Men’s Rights Activists

I sit here alone again tonight, missing my school-age children, wondering what they’re doing without me. I count the days. Four more until I get to see them again, but only for a few hours after school. And because of a quirk of events, I haven’t seen them for seven. 11 days between visits. A third of a month. Not a powerful way to be a father. My children are fatherless.

Listening to this TED talk reminds me I’m not alone. I want to be an MRA, a men’s rights activist.

Dads, kids, and love

Last weekend was my weekend, spent with my two youngest. It was one of those “down” weekends when I felt like the loser father that I am, missing the long quality unpressured hours I used to have with my children and being at the crossroads of their lives.

A few days before I had received some leftover T-shirts from work, some extra large ones that would be good only as pajama shirts. I gave them to my kids, with extras for my other kids and my ex. An hour later my son sent me a video of him curling up in the shirt like a crab, legs and arms coming out of the arms holes, causing laughs and giggles from my other children and my ex. I felt like a sad fly on the wall of a family life and home I used to be part of.

But here I sit a few days later, remembering two things my kids did.  Perhaps I do have an effect on my children.

Over the past few months, when there’s not much time left in an evening visit and their homework is done, we’ll turn to Amazon Prime and watch the next episode of the TV series Monk.
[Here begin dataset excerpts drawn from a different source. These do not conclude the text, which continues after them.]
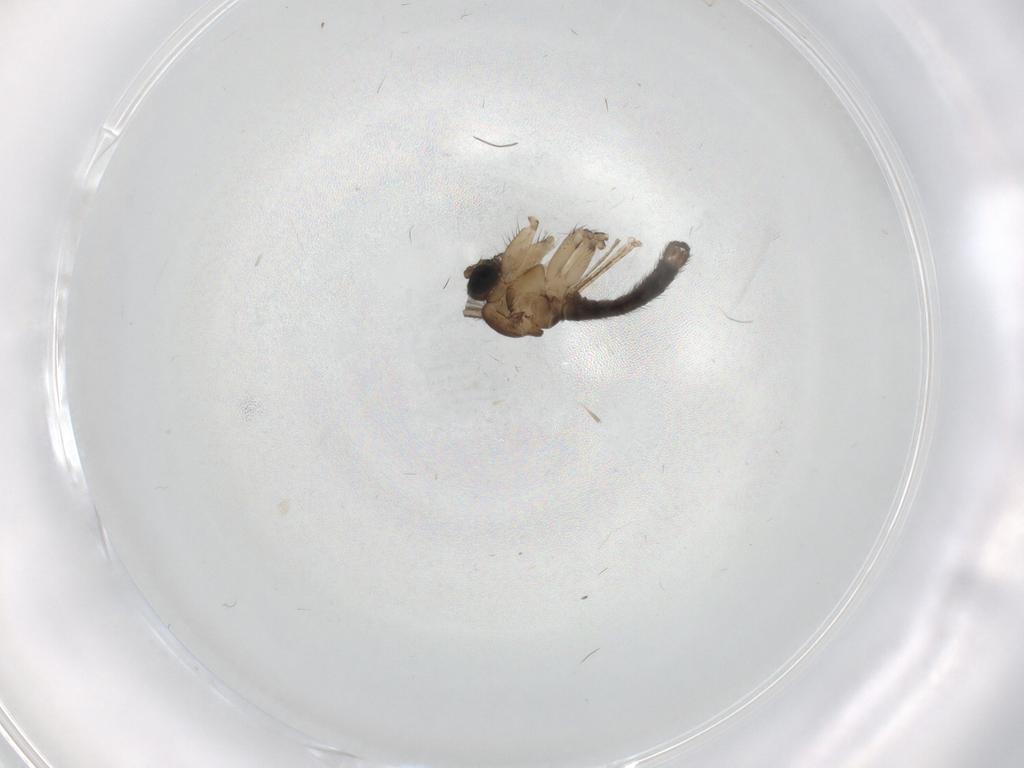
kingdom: Animalia
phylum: Arthropoda
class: Insecta
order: Diptera
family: Sciaridae
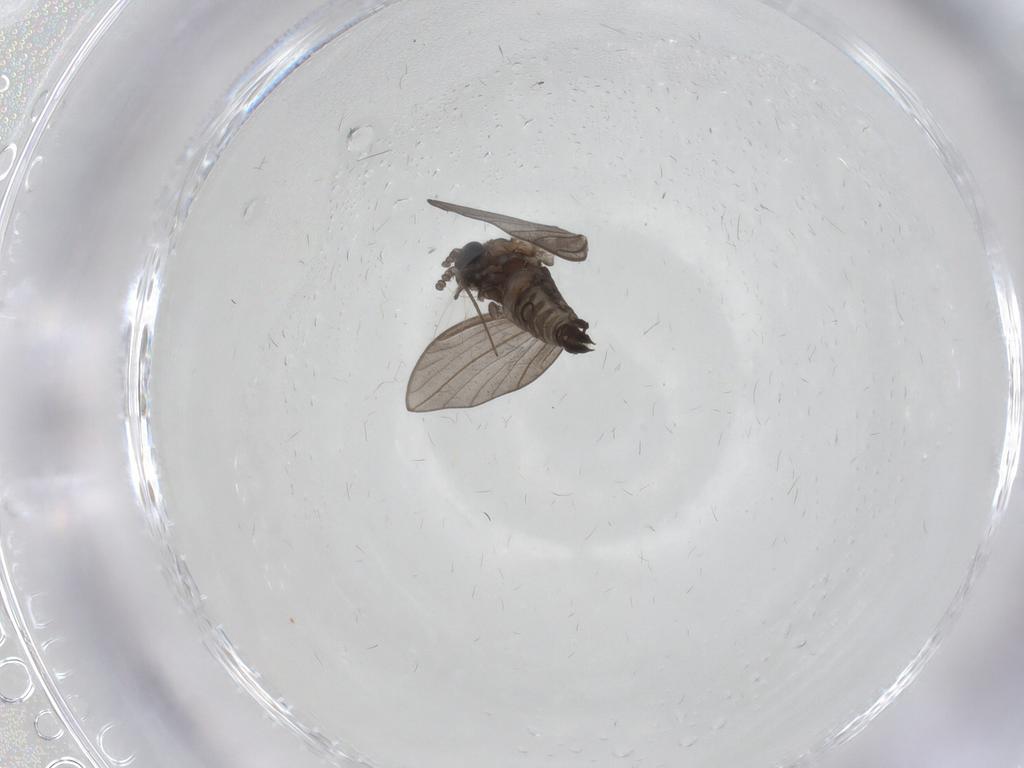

It gives us a good laugh as we sit around my computer monitor.

As we start up an episode, my 16-year-old daughter gets up out of her chair, cuddles up next to me, and says,” Dad, I sure love you!” I returned the expression of love, impressed that she’d make that extra effort.

Before she did this, my 14-year-old son, while making popcorn for the show, said several times, “I love you, Dad!”

I can’t think of what elicited these comments.

These thoughts came because this evening as I got home to my empty apartment, I turned on my favorite podcast while I pulled together a bite to eat. It’s mostly a political commentary, but this fellow often ends with some uplifting spiritual, family, or positive comment. He starts telling about fishing with his five-year-old son last weekend. They were gone for several hours. They caught nothing. As they wrapped up, his son said, “Dad! I want to be a great fisherman like you someday.”

His son was saying he loved his dad and loved his time.